* About this exercise
Omit all pictures. Reproduce exactly the lines from the first line of the records below through the line with "position:relative; width:86px; height:3px;".

* Entries provided
Start of Block
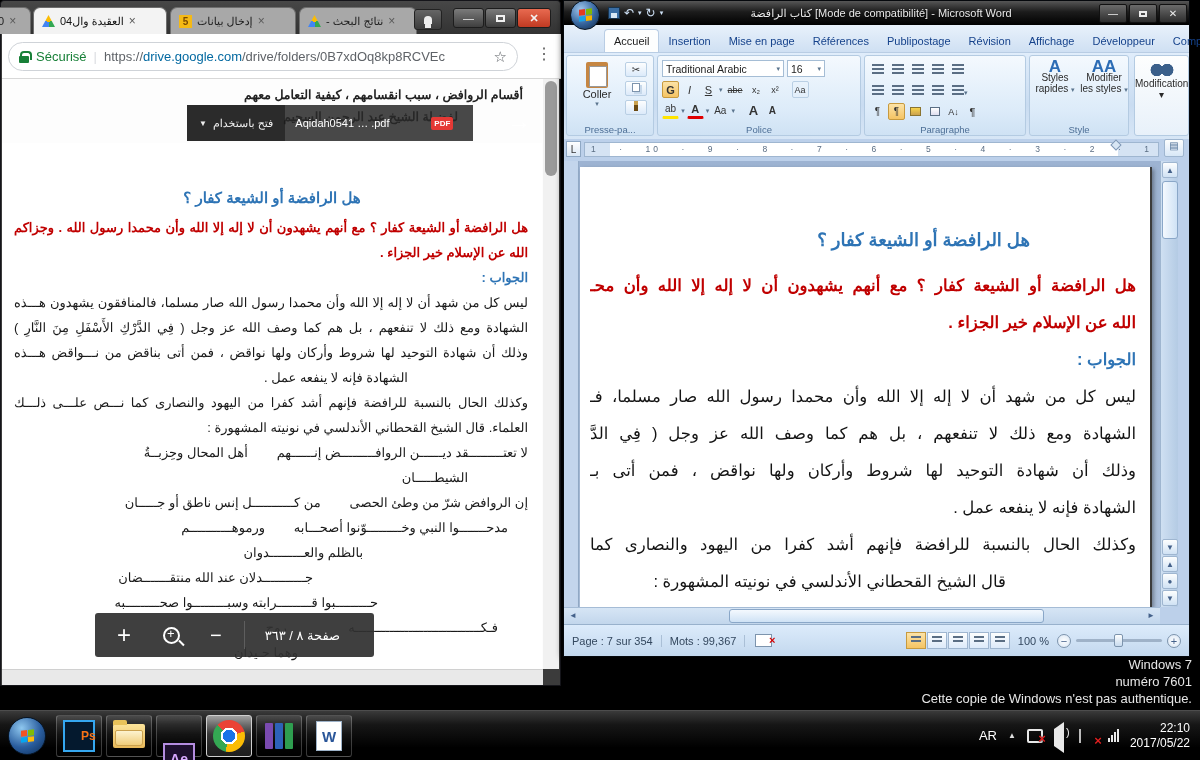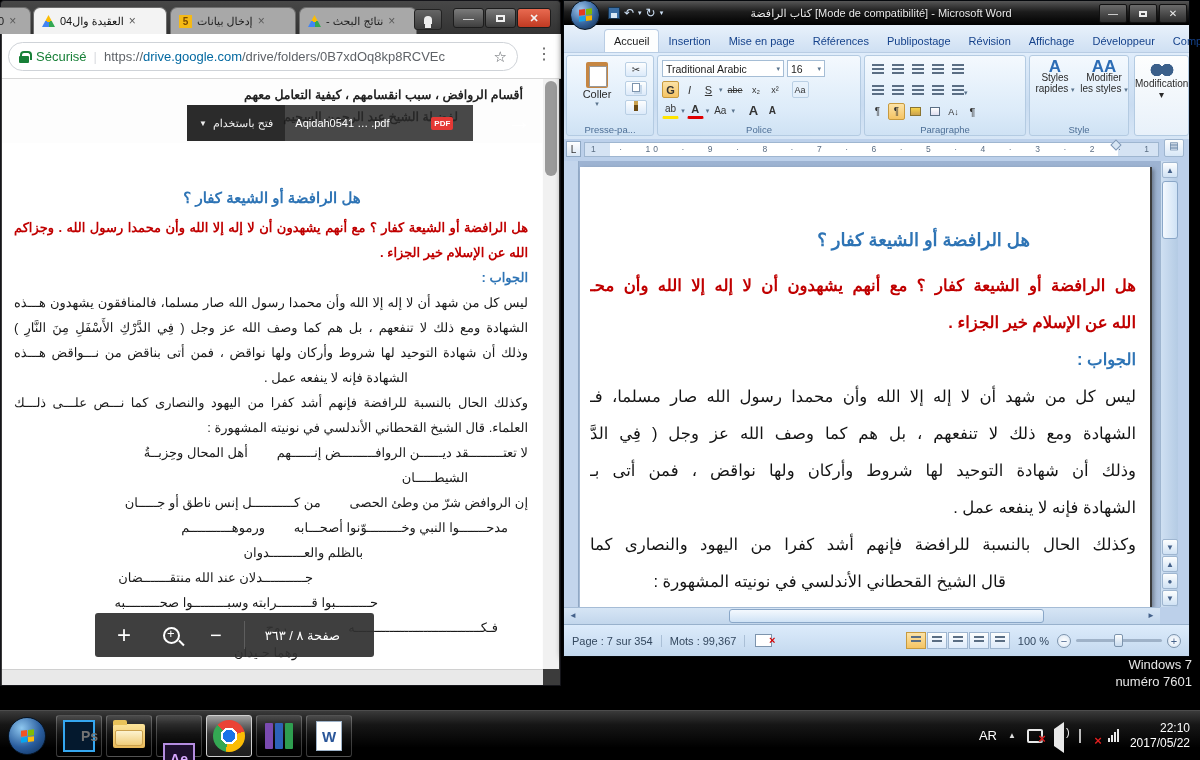--- a/index.html
+++ b/index.html
@@ -148,21 +148,21 @@
   .zs-circle { width:14px; height:14px; border-radius:50%; border:1px solid #7d94ad; background:radial-gradient(#fff,#d6e4f3); text-align:center; line-height:12px; font-size:11px; color:#44618a; }
   .zs-track { position:relative; width:86px; height:3px; background:#9fb2c8; border-radius:2px; }
   .zs-thumb { position:absolute; left:38px; top:-5px; width:9px; height:13px; background:linear-gradient(#fdfefe,#c8dbef); border:1px solid #7d94ad; border-radius:2px; }
 
   
   .watermark { position:absolute; right:8px; top:656px; text-align:right; color:#e6e6e6; font-size:13px; line-height:17px; }
   .taskbar { position:absolute; left:0; top:710px; width:1200px; height:50px; background:linear-gradient(#3a3a3a,#161616 28%,#000 75%); border-top:1px solid #4d4d4d; display:flex; align-items:center; }
   .start-orb { width:38px; height:38px; border-radius:50%; margin:0 10px 0 8px; background:radial-gradient(circle at 35% 28%, #8ec7ef, #2a5d9e 55%, #0c2c55); border:1px solid #061526; display:flex; align-items:center; justify-content:center; }
   .task-btn { width:46px; height:42px; border:1px solid rgba(255,255,255,.22); border-radius:3px; margin-right:4px; background:linear-gradient(rgba(255,255,255,.14),rgba(255,255,255,.03) 45%, rgba(0,0,0,.25)); display:flex; align-items:center; justify-content:center; }
   .task-btn.active { background:linear-gradient(rgba(255,255,255,.55),rgba(255,255,255,.18) 45%, rgba(120,120,120,.25)); border-color:#cfcfcf; }
-  .ps-ico { width:32px; height:32px; background:#04192e; border:2px solid #35a7f0; color:#737373; font-weight:bold; font-size:14px; text-align:center; line-height:28px;padding-left:16px; }
+  .ps-ico { width:32px; height:32px; background:#04192e; border:2px solid #35a7f0; color:#f97316; font-weight:bold; font-size:12px; text-align:center; line-height:28px;padding-left:16px; }
   .ae-ico { width:32px; height:32px; background:#1d0f2e; border:2px solid #b48ce0; color:#d8a9ff; font-weight:bold; font-size:14px; text-align:center; line-height:28px;margin-top:46px; }
   .folder-ico { width:32px; height:24px; background:linear-gradient(#fce49a,#e8b95a); border-radius:2px; position:relative; }
   .folder-ico::before { content:""; position:absolute; left:0; top:-4px; width:14px; height:5px; background:#e8c25a; border-radius:2px 2px 0 0; }
   .folder-ico::after { content:""; position:absolute; left:2px; top:6px; right:2px; bottom:2px; background:linear-gradient(#fdf3cf,#f0cd7a); border-radius:2px 2px 3px 3px; border:1px solid #caa14e; }
   .chrome-logo { width:32px; height:32px; border-radius:50%; background:radial-gradient(circle, #1a73e8 0 27%, #fff 27% 37%, rgba(0,0,0,0) 37%), conic-gradient(from -45deg, #ea4335 0 33%, #fbbc05 33% 66%, #34a853 66% 100%); }
   .rar-ico { display:flex; gap:2px; align-items:flex-end; }
   .rar-ico i { display:block; width:8px; height:26px; border-radius:1px; }
   .word-ico { width:26px; height:30px; background:#fff; border:1px solid #9db2c8; position:relative; text-align:center; color:#2a5699; font-weight:bold; font-size:15px; line-height:30px; }
   .tray { margin-left:auto; display:flex; align-items:center; gap:11px; padding-right:10px; color:#fff; }
   .tray-lang { font-size:13px; }
@@ -474,20 +474,21 @@
             <span class="zs-thumb"></span>
           </span>
         <span class="zs-circle">+</span>
       </div>
     </div>
   </div>
 
   <div class="watermark">
     <div>Windows 7</div>
     <div>numéro 7601</div>
+    <div>Cette copie de Windows n'est pas authentique.</div>
   </div>
 
   <div class="taskbar">
     <div class="start-orb">
       <span class="orb-flag">
           <i style="background:#f35325"></i>
           <i style="background:#81bc06"></i>
           <i style="background:#05a6f0"></i>
           <i style="background:#ffba08"></i>
         </span>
End of Block
* Result of the task
--- a/index.html
+++ b/index.html
@@ -148,21 +148,21 @@
   .zs-circle { width:14px; height:14px; border-radius:50%; border:1px solid #7d94ad; background:radial-gradient(#fff,#d6e4f3); text-align:center; line-height:12px; font-size:11px; color:#44618a; }
   .zs-track { position:relative; width:86px; height:3px; background:#9fb2c8; border-radius:2px; }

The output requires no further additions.